I have been writing software since 1981, when Dad brought home a ZX81. Since then I have used more than a dozen different programming languages, and I still enjoy writing code and using software to solve problems, whatever the language.
I have been SC cleared for about four years, from when my current role within HMRC started. Nominally, the role is 'Front End Developer', but I have been leading on a range of software projects, writing full stack code from the HTML/JavaScript/CSS front-end, though the .Net/.Net core C# MVC web tier, past the Entity Framework/Entity Core database access later, down to the Dockerfile and bash scripts to automate the build.
As an example, a couple of years ago, HMRC needed to update 'COBRA', a Microsoft Access application that was used to track the near-real-time flow of money into and out of the department's bank accounts as customers make payments to us, and as we make payments to customers. The outputs from this app are sent to the Treasury fine times a day to inform them of how much cash on hand the government has.
As a Microsoft Access application, the previous version was restricted to a single user. This didn't fit very well with the high-profile nature of the application, and I was asked to rewrite it as a high availability solution.
I designed the solution around an AWS RDS MSSQL Server instance running in Multi-AZ replication mode. After that, it was a fairly standard C# .NET Framework MVC application, duplicated across two EC2 frontend machines (again, split across two AWS availability zones for redundancy).
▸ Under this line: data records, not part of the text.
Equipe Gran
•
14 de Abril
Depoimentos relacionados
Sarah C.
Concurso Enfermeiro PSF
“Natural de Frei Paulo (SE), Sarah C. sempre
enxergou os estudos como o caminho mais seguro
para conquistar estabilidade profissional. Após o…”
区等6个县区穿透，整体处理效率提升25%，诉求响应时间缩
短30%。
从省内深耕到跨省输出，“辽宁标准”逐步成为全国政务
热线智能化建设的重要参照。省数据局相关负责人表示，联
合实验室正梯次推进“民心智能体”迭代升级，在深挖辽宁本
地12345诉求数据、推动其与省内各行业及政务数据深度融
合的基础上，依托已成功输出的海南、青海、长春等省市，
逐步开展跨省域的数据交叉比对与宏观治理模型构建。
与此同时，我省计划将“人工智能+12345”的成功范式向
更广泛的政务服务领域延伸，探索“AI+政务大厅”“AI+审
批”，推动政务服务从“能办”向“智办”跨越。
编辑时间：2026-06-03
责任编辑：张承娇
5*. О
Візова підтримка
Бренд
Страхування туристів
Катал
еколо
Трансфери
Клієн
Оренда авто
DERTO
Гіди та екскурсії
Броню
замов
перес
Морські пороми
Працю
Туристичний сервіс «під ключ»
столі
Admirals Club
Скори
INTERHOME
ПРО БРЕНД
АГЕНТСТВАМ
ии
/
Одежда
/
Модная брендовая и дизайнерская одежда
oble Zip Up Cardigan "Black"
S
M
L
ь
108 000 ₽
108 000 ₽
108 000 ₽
My current role is split between development and system administration. The sysadmin part of the role covers creating and maintaining the CI/CD solution for the team. We have been using a self hosted install of GitLab as a git server and job runner, along with copies of Jenkins installed on our EC2 instances to take care of actual deployment.
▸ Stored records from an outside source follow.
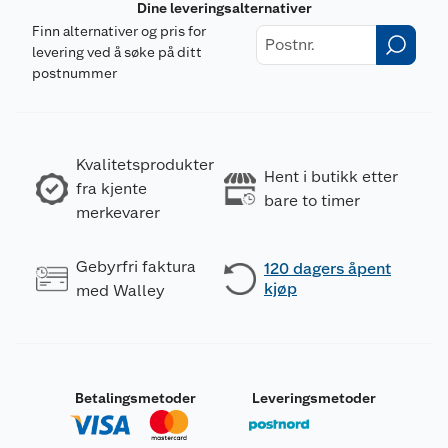
Dine leveringsalternativer
Finn alternativer og pris for
levering ved å søke på ditt
postnummer
Kvalitetsprodukter
Hent i butikk etter
fra kjente
bare to timer
merkevarer
Gebyrfri faktura
120 dagers åpent
kjøp
med Walley
Betalingsmetoder
Leveringsmetoder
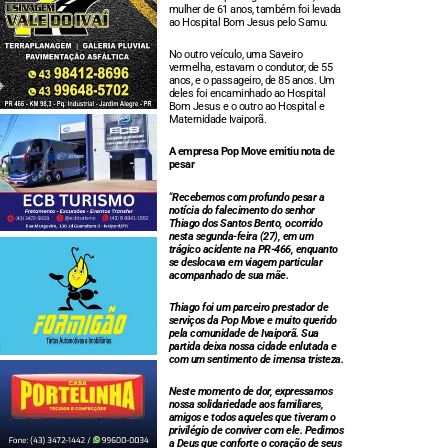
mulher de 61 anos, também foi levada
ao Hospital Bom Jesus pelo Samu.
No outro veículo, uma Saveiro
vermelha, estavam o condutor, de 55
anos, e o passageiro, de 85 anos. Um
deles foi encaminhado ao Hospital
Bom Jesus e o outro ao Hospital e
Maternidade Ivaiporã.
A empresa Pop Move emitiu nota de
pesar
“
Recebemos com profundo pesar a
notícia do falecimento do senhor
Thiago dos Santos Bento, ocorrido
nesta segunda-feira (27), em um
trágico acidente na PR-466, enquanto
se deslocava em viagem particular
acompanhado de sua mãe.
Thiago foi um parceiro prestador de
serviços da Pop Move e muito querido
pela comunidade de Ivaiporã. Sua
partida deixa nossa cidade enlutada e
com um sentimento de imensa tristeza.
Neste momento de dor, expressamos
nossa solidariedade aos familiares,
amigos e todos aqueles que tiveram o
privilégio de conviver com ele. Pedimos
a Deus que conforte o coração de seus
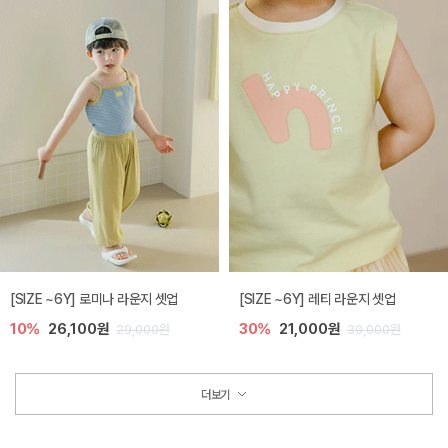
[SIZE ~6Y] 로미나 라운지 셋업
[SIZE ~6Y] 레티 라운지 셋업
10%
26,100원
30%
21,000원
29,000원
30,000원
더보기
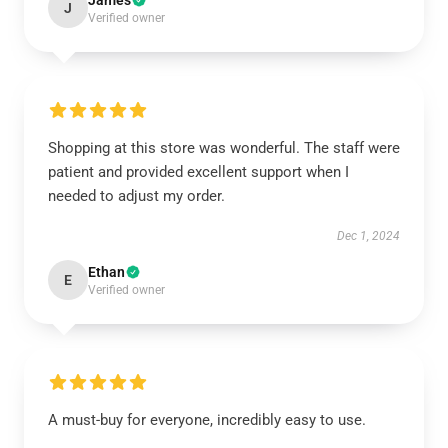
James
J
Verified owner
Shopping at this store was wonderful. The staff were
patient and provided excellent support when I
needed to adjust my order.
Dec 1, 2024
Ethan
E
Verified owner
A must-buy for everyone, incredibly easy to use.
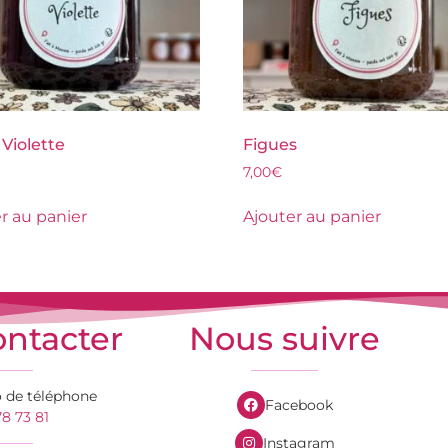
 Violette
Figues
7,00
€
r au panier
Ajouter au panier
ntacter
Nous suivre
 de téléphone
Facebook
8 73 81
Instagram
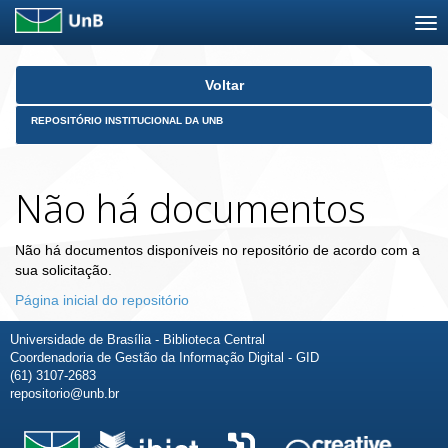
Skip
Voltar
navigation
REPOSITÓRIO INSTITUCIONAL DA UNB
Não há documentos
Não há documentos disponíveis no repositório de acordo com a
sua solicitação.
Página inicial do repositório
Universidade de Brasília - Biblioteca Central
Coordenadoria de Gestão da Informação Digital - GID
(61) 3107-2683
repositorio@unb.br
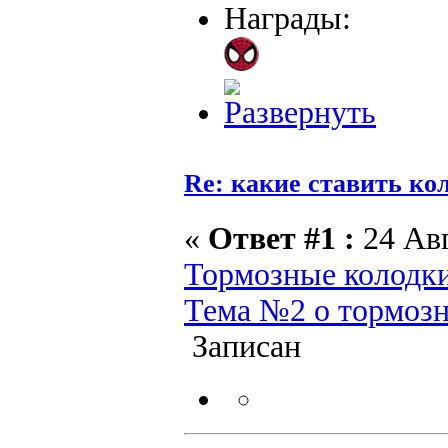
Награды:
Re: какие ставить ко
«
Ответ #1 :
24 Авг
Тормозные колодк
Тема №2 о тормоз
Записан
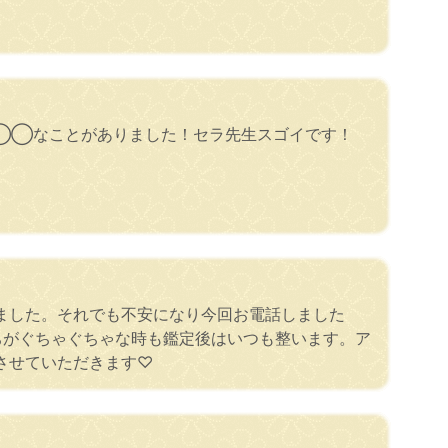
◯◯なことがありました！セラ先生スゴイです！
ました。それでも不安になり今回お電話しました
ちがぐちゃぐちゃな時も鑑定後はいつも整います。ア
させていただきます♡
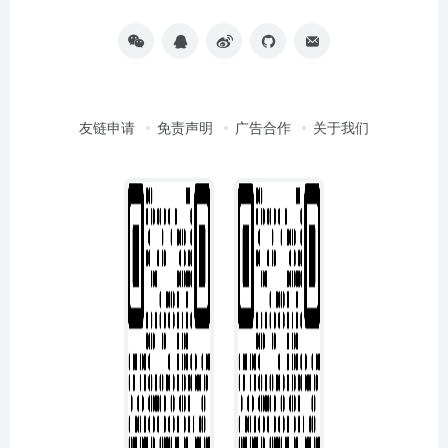
友链申请
免责声明
广告合作
关于我们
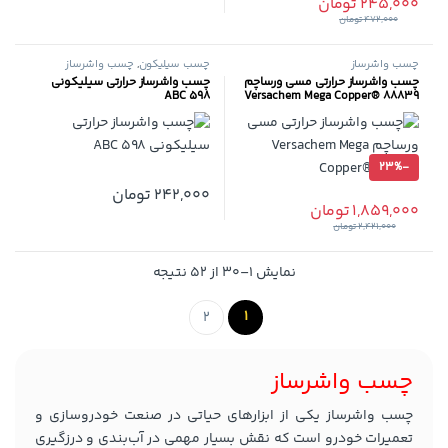
245,000
تومان
472,000
تومان
چسب واشرساز
چسب سیلیکون
,
چسب واشرساز
چسب واشرساز حرارتی مسی ورساچم
چسب واشرساز حرارتی سیلیکونی
598 ABC
Versachem Mega Copper® 88839
23%
-
242,000
تومان
1,859,000
تومان
2,421,000
تومان
Sorted by popularity
نمایش 1–30 از 52 نتیجه
1
2
چسب واشرساز
چسب واشرساز یکی از ابزارهای حیاتی در صنعت خودروسازی و
تعمیرات خودرو است که نقش بسیار مهمی در آب‌بندی و درزگیری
Most recently, we are in the process of moving to the departments hosted Application Lifecycle Management (ALM) tooling; including their GitLab install, Artifactory, and Vault. We are also moving to a Kubernetes (K8S) cluster, so I have been updating our build pipelines to use Docker to make container images for deployment.
Our teams move to .NET Core has helped the move to containers, as ASP Framework apps only really work well under Windows. However, the move to ASP Core on Linux container has meant that we are using Oauth 2 against Azure Active Directory for authentication/authorization instead of Kerberos and local Domain Active Directory.
While the team owns our main project, we are called in to help other projects, since we seem to have a reputation as a team that works quickly and well. For example, last year I was working with the Inteligent Payment Project (IPP) to build them an MVC application to capture data from front line users and submit it to the projects API. I worked with the architect and the product team from early in the design process to make sure that the form I was building was as simple as possible, by avoiding asking the user for information that wasn't needed by the backend process, or that could be synthesized from other answers.